TEXT EXCERPT:
The Strange and the Beautiful - Taiwan's Amazing Coastal Rock Formations

Taiwan, sitting on the Rim of Fire, is very young and immature in geological terms. It is being hurled up from the sea at a rapid rate as two tectonic plates, the Eurasian Plate and Philippine Sea Plate, jostle for position. On most of the Taiwan front neither seems inclined to give way, so the only way is up for both. The result is many bizarre, wonderful, ever-evolving coastal landscape formations, with additional sculpting added by Mother Nature wielding her wind, wave, and other artist tools. 

By Rick Charette

Here’s my selection for five of the best coastal rock formations found on Taiwan and its offshore islands.

PROBLEM SET:
A) In the article on Taiwan's coastal rock formations, which two tectonic plates are jostling for position?
B) Please reproduce the article on Taiwan's coastal rock formations from "Taiwan, sitting on" up to and including "its offshore islands.".
C) Pick up the article on Taiwan's coastal rock formations after its last sentence and keep writing.

RECORD EXCERPTS:
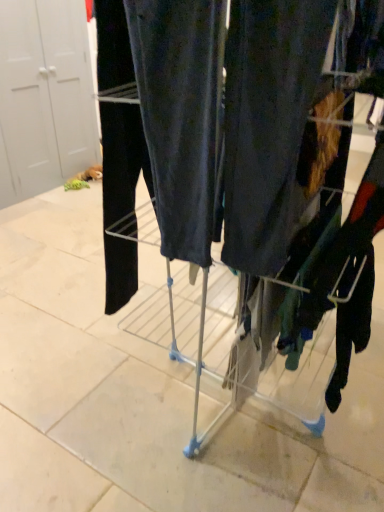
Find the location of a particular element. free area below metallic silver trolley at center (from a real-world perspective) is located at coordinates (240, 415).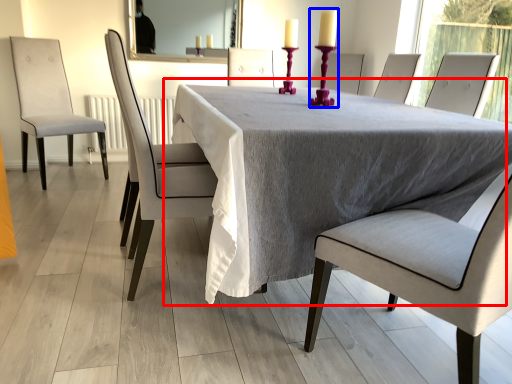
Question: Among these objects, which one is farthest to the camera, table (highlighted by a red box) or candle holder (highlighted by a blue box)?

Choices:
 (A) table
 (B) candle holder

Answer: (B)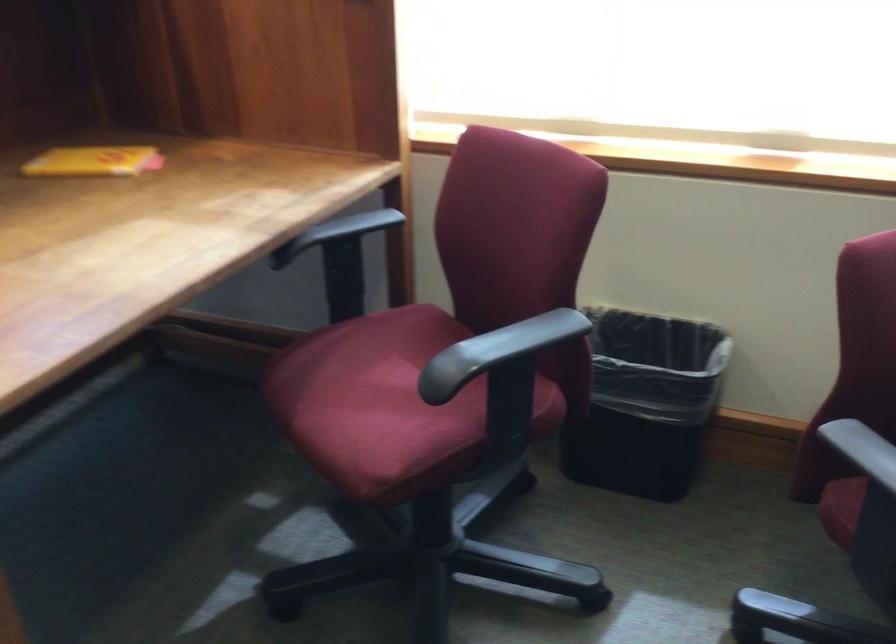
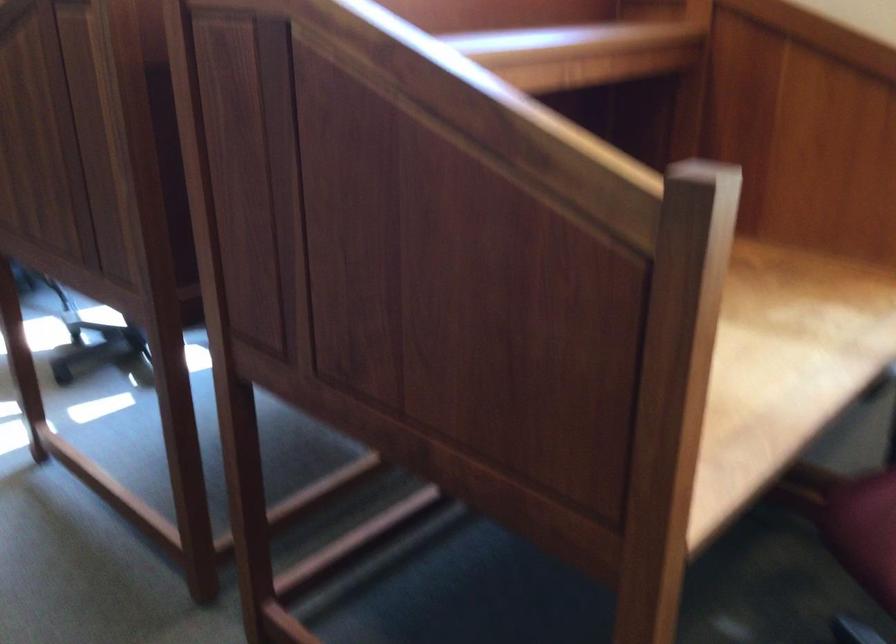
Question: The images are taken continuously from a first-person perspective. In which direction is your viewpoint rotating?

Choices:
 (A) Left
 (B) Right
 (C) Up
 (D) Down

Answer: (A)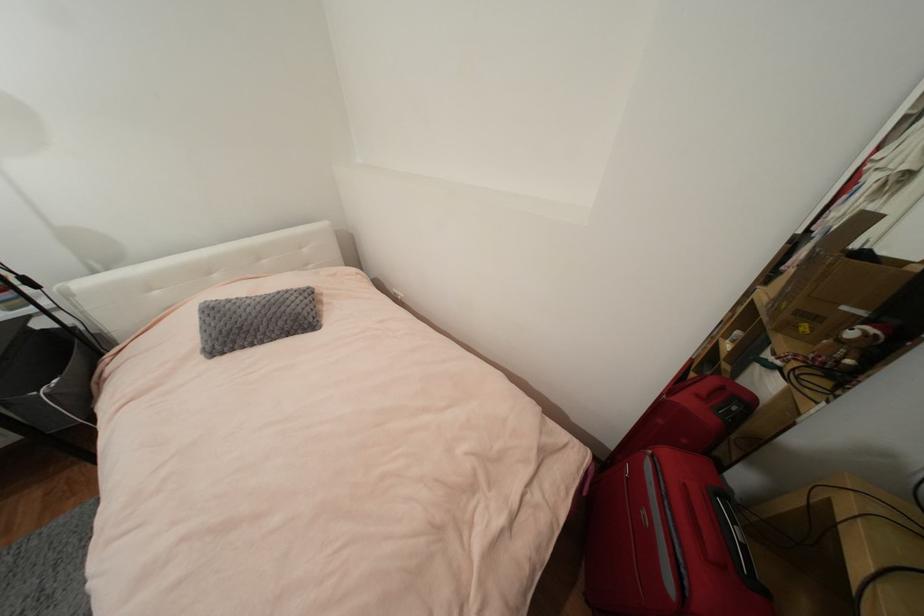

EXPECTED OUTPUTS:
A) The Eurasian Plate and the Philippine Sea Plate.

B)
Taiwan, sitting on the Rim of Fire, is very young and immature in geological terms. It is being hurled up from the sea at a rapid rate as two tectonic plates, the Eurasian Plate and Philippine Sea Plate, jostle for position. On most of the Taiwan front neither seems inclined to give way, so the only way is up for both. The result is many bizarre, wonderful, ever-evolving coastal landscape formations, with additional sculpting added by Mother Nature wielding her wind, wave, and other artist tools. 

By Rick Charette

Here’s my selection for five of the best coastal rock formations found on Taiwan and its offshore islands.

C)
Yeliu
On the north coast not far from Taipei is the fishing port of Yeliu, with Yeliu Geopark adjoining (entry fee). The town and port are at the tip of a cape, and the park is at the edge of the town, on a headland sliver that resembles an upside-down crooked finger. Bizarre sandstone and coral formations on the rocky promontory have been carved by Mother Nature. The gallery of works includes a bust of Egyptian Queen Nefertiti, Cinderella’s lost slipper, burning candles (to my mind, by far the most beautiful), and petrified eggs left to hatch by ancient sea monsters. The works are fast-transforming, for the sandstone is soft and Mother Nature’s tools persistent and efficient.
The artworks are all in the first section nearest the mainland, accessed by wide, comfortable boardwalks. If time allows, after enjoying the formations walk the footpath that takes you to the promontory’s tip. The views from the lighthouse here are stunning, the sea wrapping around you almost 360 degrees.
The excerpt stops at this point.